VIOLENCES POLICIÈRES Images de drones, caméras de France 2 et vidéos tournées parmi les manifestants permettent de retracer les évènements du samedi 25 mars
- Depuis le 25 mars, les forces de l’ordre sont particulièrement critiquées pour leur violence dans le maintien de l’ordre. Deux manifestants présents à Sainte-Soline sont encore dans le coma.
- Jeudi soir, France 2 a dévoilé un numéro de Complément d’enquête, dont les caméras ont suivi le commandement des forces de l’ordre. Très vite, une colonne de gendarmes sur quad prend pour cible le mauvais cortège.
- Une analyse vidéo du Monde permet aussi d’éclairer les instants précédents la blessure à la tête du militant Serge Duteuil-Graziani, vraisemblablement touché par une grenade lacrymogène GM2L lancée de manière non réglementaire.
Que s’est-il passé, le 25 mars à Sainte-Soline, pour que deux manifestants soient toujours dans le coma près de deux semaines plus tard ? Depuis la répression de cette manifestation interdite, le maintien de l’ordre à la française est plus que jamais critiqué, et plusieurs versions s’affrontent sur le déroulé des faits, et notamment sur l’arrivée tardive des secours. Après les enregistrements du Samu dévoilés par Le Monde et une première enquête de Libération, France 2 a dévoilé jeudi soir des images exclusives dans Complément d’enquête, qu’une analyse vidéo du Monde vient compléter. Entre commandement dépassé et tirs non réglementaires, 20 Minutes fait le point pour vous.

» ACTIVITÉS:
a - Recopiez le texte à analyser depuis « - Jeudi soir, France » jusqu’à « manière non réglementaire. », en remplaçant « gendarmes » par « policiers ».
b - Selon le texte à analyser, combien de manifestants présents à Sainte-Soline sont encore dans le coma ?
Les données qui suivent forment un matériau distinct, sans lien avec le texte à analyser.

(Coordonnées des repères des membres)
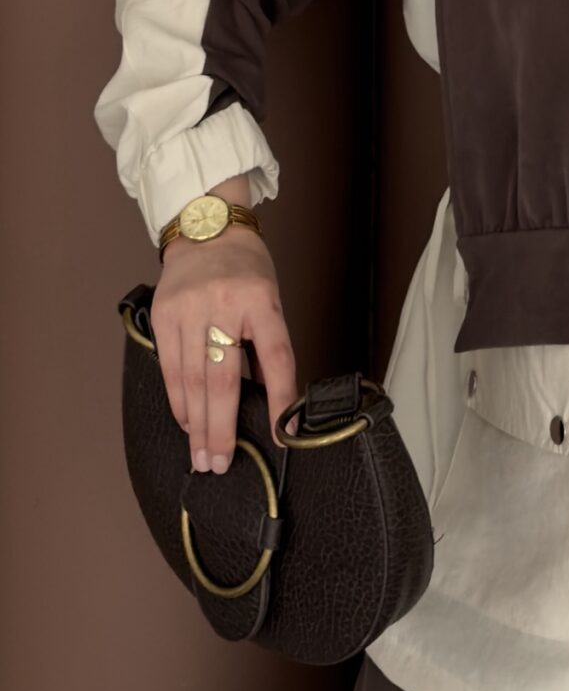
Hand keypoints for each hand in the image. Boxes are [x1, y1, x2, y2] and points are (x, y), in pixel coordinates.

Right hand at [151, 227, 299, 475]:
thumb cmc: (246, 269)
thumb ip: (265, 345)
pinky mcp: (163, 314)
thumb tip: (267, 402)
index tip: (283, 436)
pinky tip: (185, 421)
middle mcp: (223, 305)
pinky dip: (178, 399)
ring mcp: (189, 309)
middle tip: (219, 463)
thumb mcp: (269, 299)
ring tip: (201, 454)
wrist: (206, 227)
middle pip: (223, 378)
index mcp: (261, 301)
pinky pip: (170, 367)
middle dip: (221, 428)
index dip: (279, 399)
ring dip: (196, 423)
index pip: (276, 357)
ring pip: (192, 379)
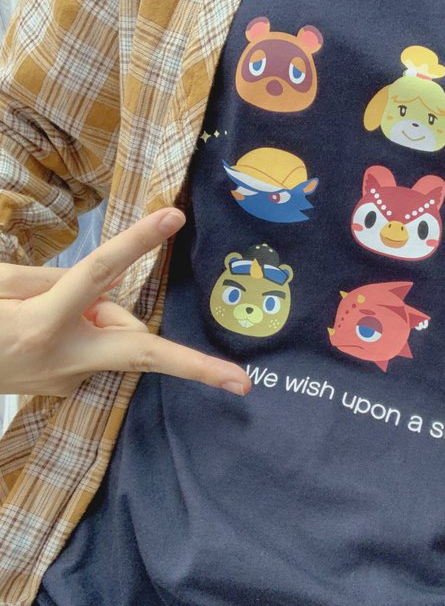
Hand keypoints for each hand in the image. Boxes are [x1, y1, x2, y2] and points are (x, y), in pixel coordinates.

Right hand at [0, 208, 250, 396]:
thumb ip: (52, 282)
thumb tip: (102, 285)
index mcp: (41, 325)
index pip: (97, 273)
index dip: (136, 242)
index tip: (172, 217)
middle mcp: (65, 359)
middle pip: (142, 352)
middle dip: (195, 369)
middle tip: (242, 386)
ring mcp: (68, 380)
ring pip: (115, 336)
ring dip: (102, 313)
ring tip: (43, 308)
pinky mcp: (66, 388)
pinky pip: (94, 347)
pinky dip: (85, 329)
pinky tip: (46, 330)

--

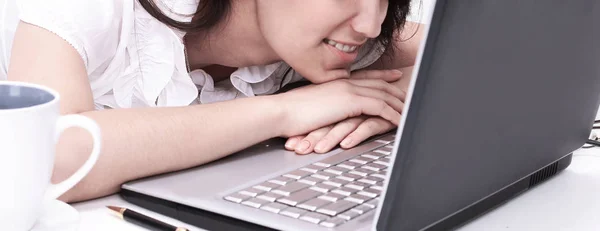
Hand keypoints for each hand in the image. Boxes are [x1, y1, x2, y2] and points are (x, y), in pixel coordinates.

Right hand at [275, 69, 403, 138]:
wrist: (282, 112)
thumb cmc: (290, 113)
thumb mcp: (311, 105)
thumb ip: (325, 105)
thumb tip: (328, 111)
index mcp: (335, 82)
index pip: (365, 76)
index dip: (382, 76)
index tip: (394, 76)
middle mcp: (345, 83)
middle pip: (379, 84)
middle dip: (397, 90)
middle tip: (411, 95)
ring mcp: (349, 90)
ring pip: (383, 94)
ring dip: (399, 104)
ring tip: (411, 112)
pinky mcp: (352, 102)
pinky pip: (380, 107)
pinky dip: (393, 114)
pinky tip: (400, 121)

==

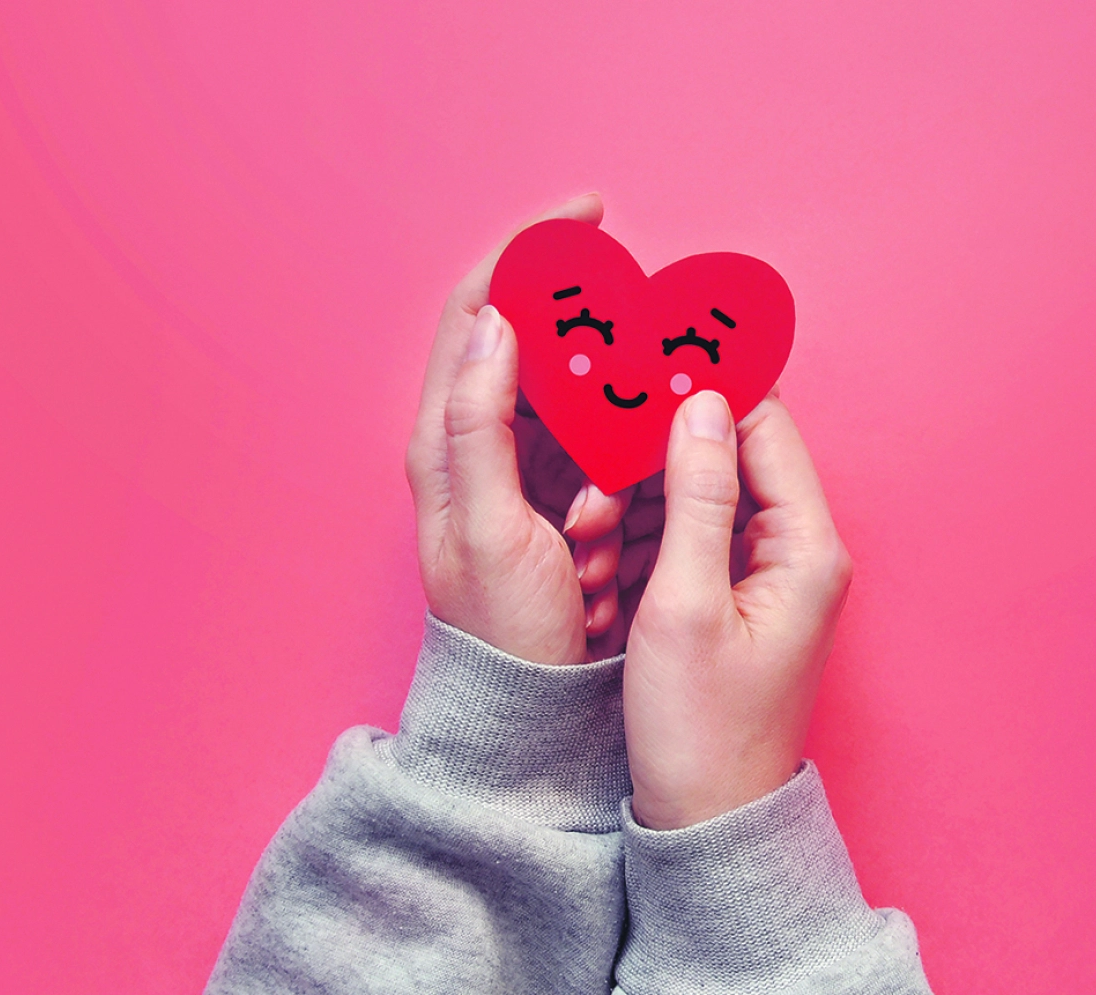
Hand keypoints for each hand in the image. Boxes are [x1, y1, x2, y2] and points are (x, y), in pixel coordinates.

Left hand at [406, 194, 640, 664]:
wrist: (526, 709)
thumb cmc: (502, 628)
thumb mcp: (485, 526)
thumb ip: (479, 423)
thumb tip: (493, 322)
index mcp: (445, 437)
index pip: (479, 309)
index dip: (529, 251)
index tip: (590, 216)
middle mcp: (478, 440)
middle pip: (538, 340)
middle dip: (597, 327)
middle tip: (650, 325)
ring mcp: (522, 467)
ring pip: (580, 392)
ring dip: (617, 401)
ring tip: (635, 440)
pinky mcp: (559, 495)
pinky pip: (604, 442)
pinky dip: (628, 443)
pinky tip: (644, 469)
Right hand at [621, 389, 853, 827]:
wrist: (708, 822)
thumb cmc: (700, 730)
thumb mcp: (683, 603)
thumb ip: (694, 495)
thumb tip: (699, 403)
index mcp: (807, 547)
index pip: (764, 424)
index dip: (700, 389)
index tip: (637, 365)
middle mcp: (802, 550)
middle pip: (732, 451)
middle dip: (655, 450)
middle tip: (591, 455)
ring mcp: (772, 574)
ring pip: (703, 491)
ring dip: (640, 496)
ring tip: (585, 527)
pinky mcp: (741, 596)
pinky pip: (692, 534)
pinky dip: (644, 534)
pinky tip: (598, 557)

» CORRIGÉS:
a -
- Jeudi soir, France 2 a dévoilé un numéro de Complément d’enquête, dont les caméras ont suivi le commandement des forces de l’ordre. Très vite, une colonne de policiers sur quad prend pour cible le mauvais cortège.
- Une analyse vidéo du Monde permet aussi d’éclairer les instants précédents la blessure à la tête du militant Serge Duteuil-Graziani, vraisemblablement touché par une grenade lacrymogène GM2L lancée de manière non réglementaire.

b - Deux manifestants.